Beginning with the line that holds "Page size: 1500x1125." and finishing with the line that holds "Document page, 1500x1125 pixels.", repeat the listing exactly, leaving every picture out.

[Provided information Boundary: Start]

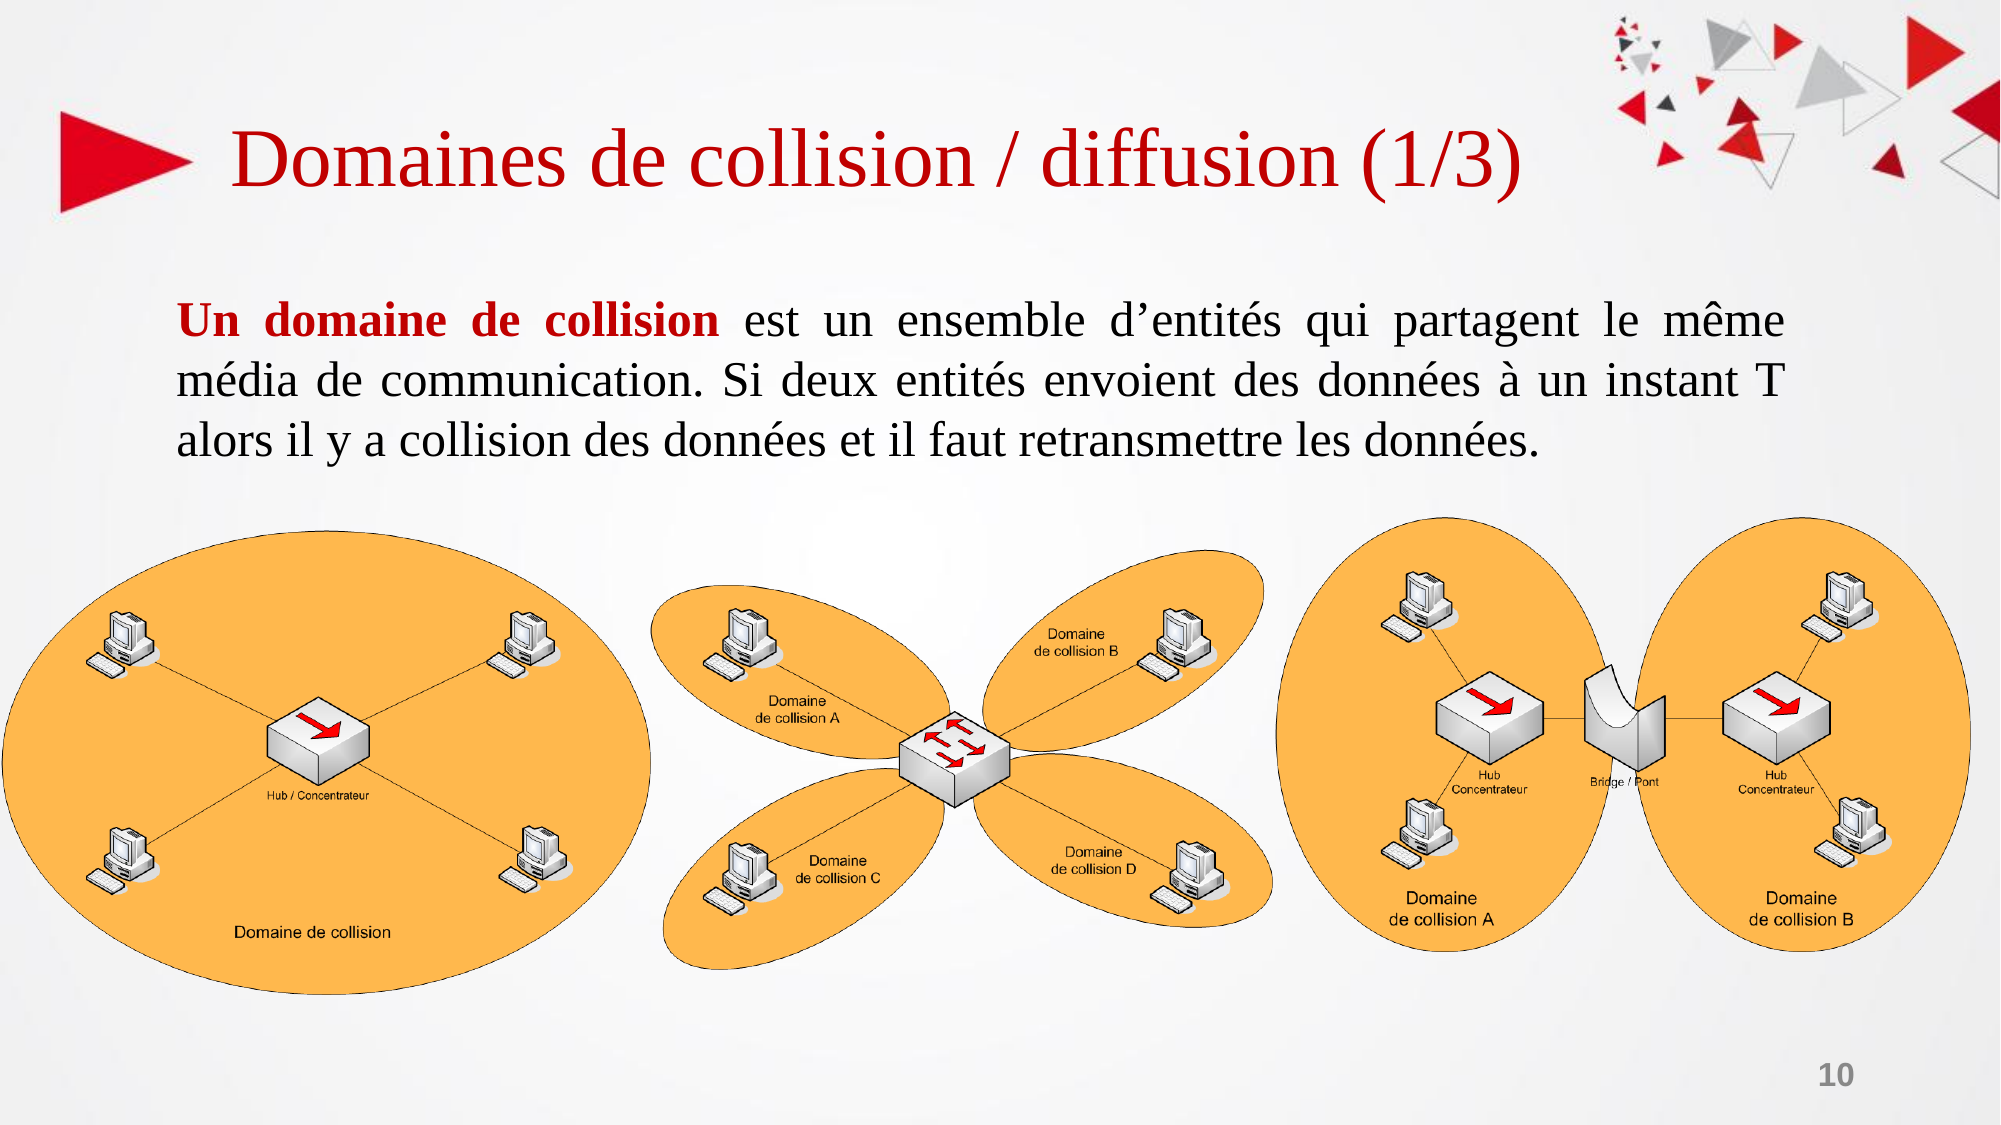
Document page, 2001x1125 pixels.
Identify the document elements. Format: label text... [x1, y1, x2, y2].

picture [0, 0, 2001, 1125]
title Domaines de collision / diffusion (1/3) [216, 112, 1656, 208]
text_box Un domaine de collision est un ensemble d’entités qui partagent le même média de communication. Si deux entités envoient des données à un instant T alors il y a collision des données et il faut retransmettre les données. [161, 278, 1802, 476]
slide_number 10 [1805, 960, 1863, 1125]
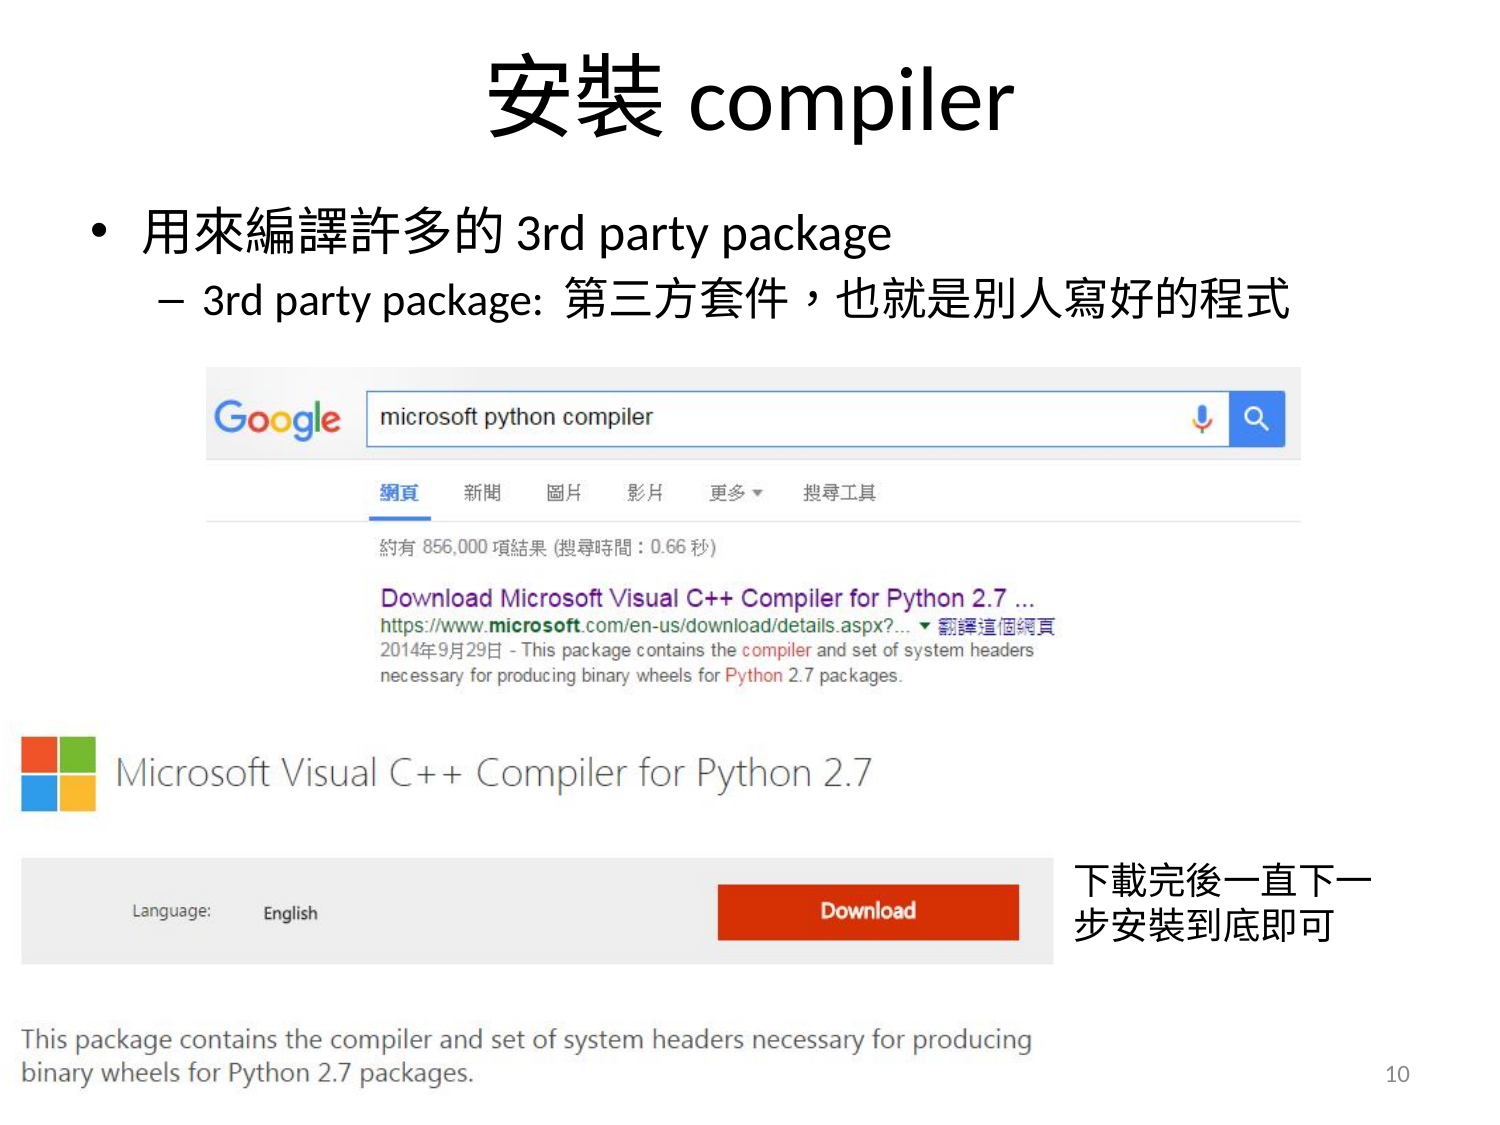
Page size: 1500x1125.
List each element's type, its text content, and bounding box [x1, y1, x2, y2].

title 安裝compiler [75, 0, 1425, 188]
slide_number 10 [1079, 1042, 1425, 1103]
text_box 下載完後一直下一步安裝到底即可 [1079, 850, 1425, 955]
picture [3, 367, 1301, 1103]
list 用來編譯許多的3rd party package 3rd party package: 第三方套件，也就是別人寫好的程式 [75, 191, 1425, 334]
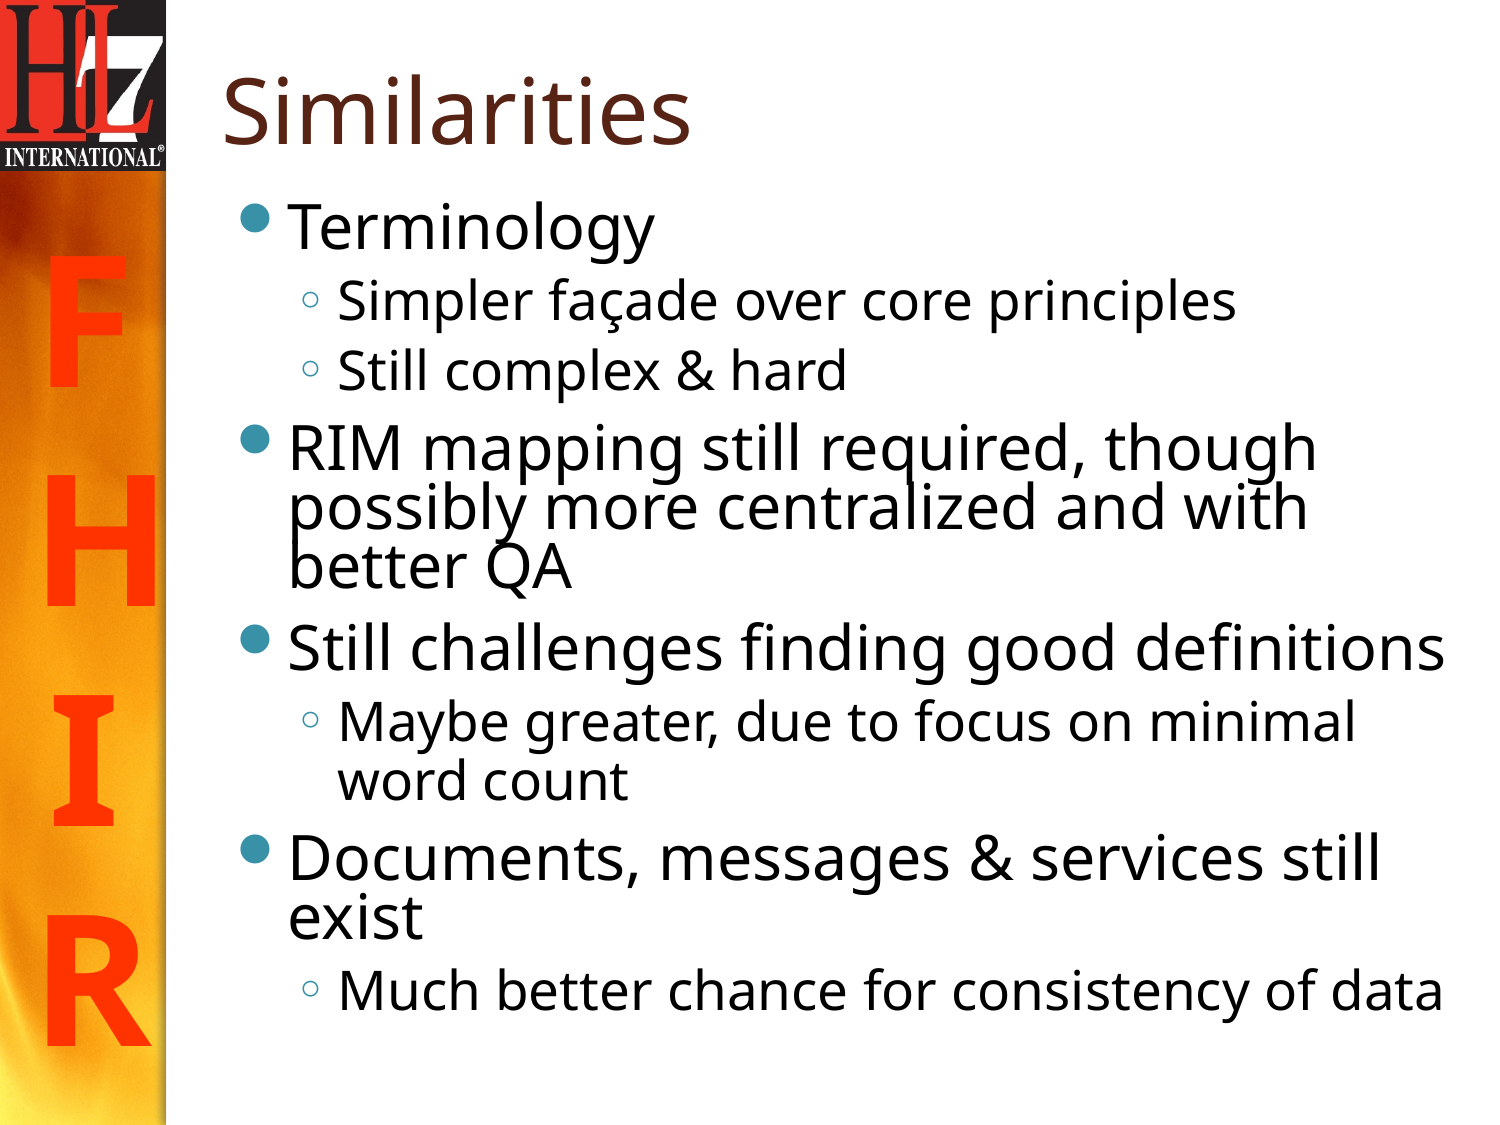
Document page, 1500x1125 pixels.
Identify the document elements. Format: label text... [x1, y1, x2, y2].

title Similarities [206, 30, 1466, 185]
picture [0, 0, 166, 1125]
list Terminology Simpler façade over core principles Still complex & hard RIM mapping still required, though possibly more centralized and with better QA Still challenges finding good definitions Maybe greater, due to focus on minimal word count Documents, messages & services still exist Much better chance for consistency of data [206, 196, 1466, 1059]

[Provided information Boundary: End]

## Reply
Page size: 1500x1125.
List each element's type, its text content, and bounding box [x1, y1, x2, y2].

title 安裝compiler [75, 0, 1425, 188]
slide_number 10 [1079, 1042, 1425, 1103]
text_box 下載完後一直下一步安裝到底即可 [1079, 850, 1425, 955]
picture [3, 367, 1301, 1103]
list 用來編譯許多的3rd party package 3rd party package: 第三方套件，也就是別人寫好的程式 [75, 191, 1425, 334]
Document page, 1500x1125 pixels.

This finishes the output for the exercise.